On December 19, 2006, a Libyan court convicted five Bulgarian nurses and a Palestinian doctor of deliberately infecting 400 children at a hospital with HIV. The six were condemned to death, despite scientific evidence that the children contracted the virus before the medical workers arrived in Libya in 1998. The co-defendants were accused of infecting the children during a botched attempt at finding a cure. 50 of the children have died, and the rest have been treated in Europe.
The verdict has sparked outrage in Europe and the United States, and celebration throughout Libya, where the six co-defendants have been portrayed as guilty in the media – despite scientific evidence that the virus was circulating in the hospital as early as 1995, according to research journal Nature. Family members of the children cheered outside the courtroom when the verdict was announced.
The co-defendants had already spent seven years in prison, and were hoping for exoneration after the Libyan Supreme Court called for a retrial after the six were originally convicted in condemned to death last year in a trial that was considered largely unfair by the international community.

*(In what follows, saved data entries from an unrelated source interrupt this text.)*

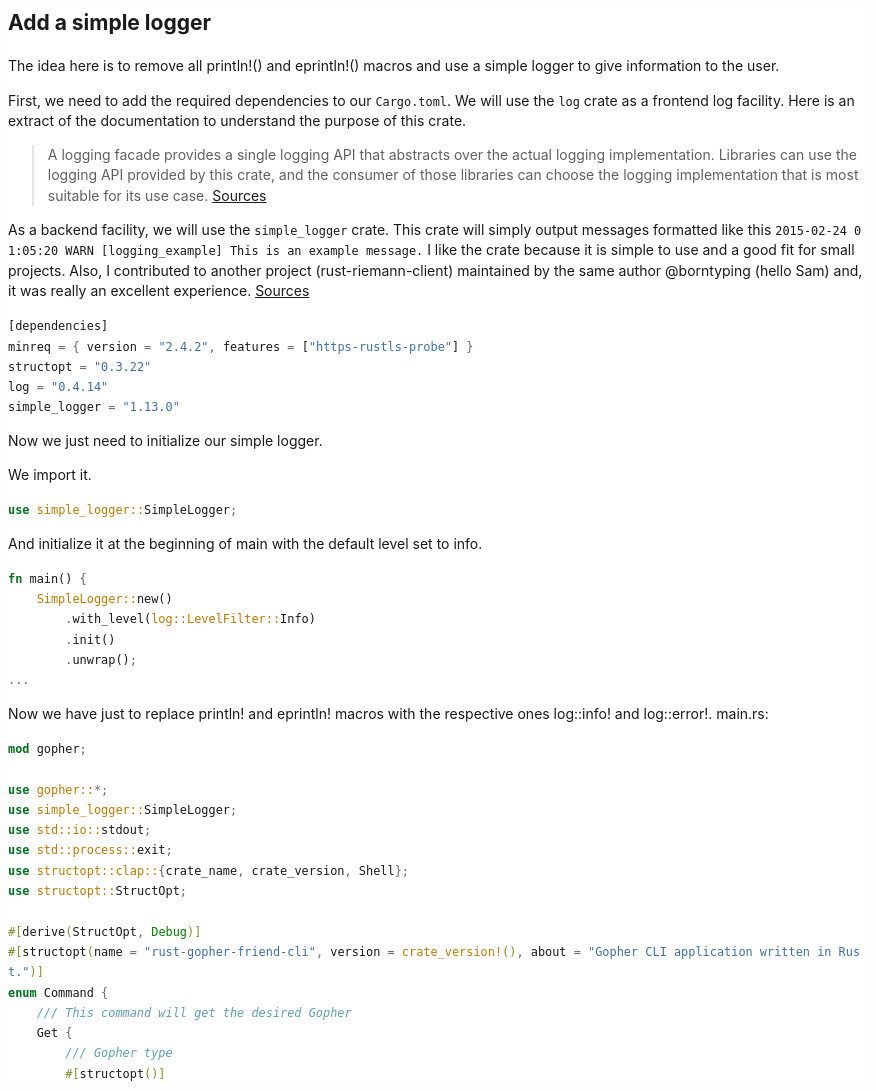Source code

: ## Add a simple logger

The idea here is to remove all println!() and eprintln!() macros and use a simple logger to give information to the user.

First, we need to add the required dependencies to our `Cargo.toml`.
We will use the `log` crate as a frontend log facility. Here is an extract of the documentation to understand the purpose of this crate.
>A logging facade provides a single logging API that abstracts over the actual logging implementation. Libraries can use the logging API provided by this crate, and the consumer of those libraries can choose the logging implementation that is most suitable for its use case.
[Sources](https://github.com/rust-lang/log)


As a backend facility, we will use the `simple_logger` crate. This crate will simply output messages formatted like this `2015-02-24 01:05:20 WARN [logging_example] This is an example message.`
I like the crate because it is simple to use and a good fit for small projects. Also, I contributed to another project (rust-riemann-client) maintained by the same author @borntyping (hello Sam) and, it was really an excellent experience.
[Sources](https://github.com/borntyping/rust-simple_logger)


```rust
[dependencies]
minreq = { version = "2.4.2", features = ["https-rustls-probe"] }
structopt = "0.3.22"
log = "0.4.14"
simple_logger = "1.13.0"
```

Now we just need to initialize our simple logger.

We import it.
```rust
use simple_logger::SimpleLogger;
```

And initialize it at the beginning of main with the default level set to info.
```rust
fn main() {
    SimpleLogger::new()
        .with_level(log::LevelFilter::Info)
        .init()
        .unwrap();
...
```

Now we have just to replace println! and eprintln! macros with the respective ones log::info! and log::error!.
main.rs:
```rust
mod gopher;

use gopher::*;
use simple_logger::SimpleLogger;
use std::io::stdout;
use std::process::exit;
use structopt::clap::{crate_name, crate_version, Shell};
use structopt::StructOpt;

#[derive(StructOpt, Debug)]
#[structopt(name = "rust-gopher-friend-cli", version = crate_version!(), about = "Gopher CLI application written in Rust.")]
enum Command {
    /// This command will get the desired Gopher
    Get {
        /// Gopher type
        #[structopt()]
```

Secretary of State Condoleezza Rice, meeting with Bulgarian Foreign Minister Ivailo Kalfin in Washington, said the United States was "very disappointed with the outcome" and urged the medical workers be freed and "allowed to go home at the earliest possible date."
Not only has the trial itself become a human rights issue, but so has the treatment of the prisoners. All six claim they were tortured, and two nurses – all the nurses are women – claim they were raped (Libyan prison officials were acquitted of the charge). The Boston-based Physicians for Human Rights have affirmed these accusations based on interviews and field evaluations. It is believed that mistreatment took place before 2004, because of the high profile nature of the case, and because the defendants have been visited by international observers since that time.
The trial has strained Libya’s relations with the West, and there will be more pressure with Bulgaria joining the European Union as of January 1, 2007. Libyan leader Moammar Ghadafi has attempted to reach a deal whereby the victims would be compensated by Bulgaria, though that has been rejected as it would be an admission of guilt on the part of the nurses.
The case puts Ghadafi in a difficult position, as there is intense popular pressure in his own country for a guilty verdict. There were clashes in Benghazi, Libya’s second-largest city, when the Supreme Court initially ordered a retrial. The city is a hotbed for fundamentalist anti-Ghadafi Islamic groups, and an innocent verdict could have lead to further opposition to the government.
The case was sent immediately to the Libyan Supreme Court for appeal, but it is unknown when the court will rule. If it upholds the ruling, the case goes to the Judicial Board, which can uphold or annul it.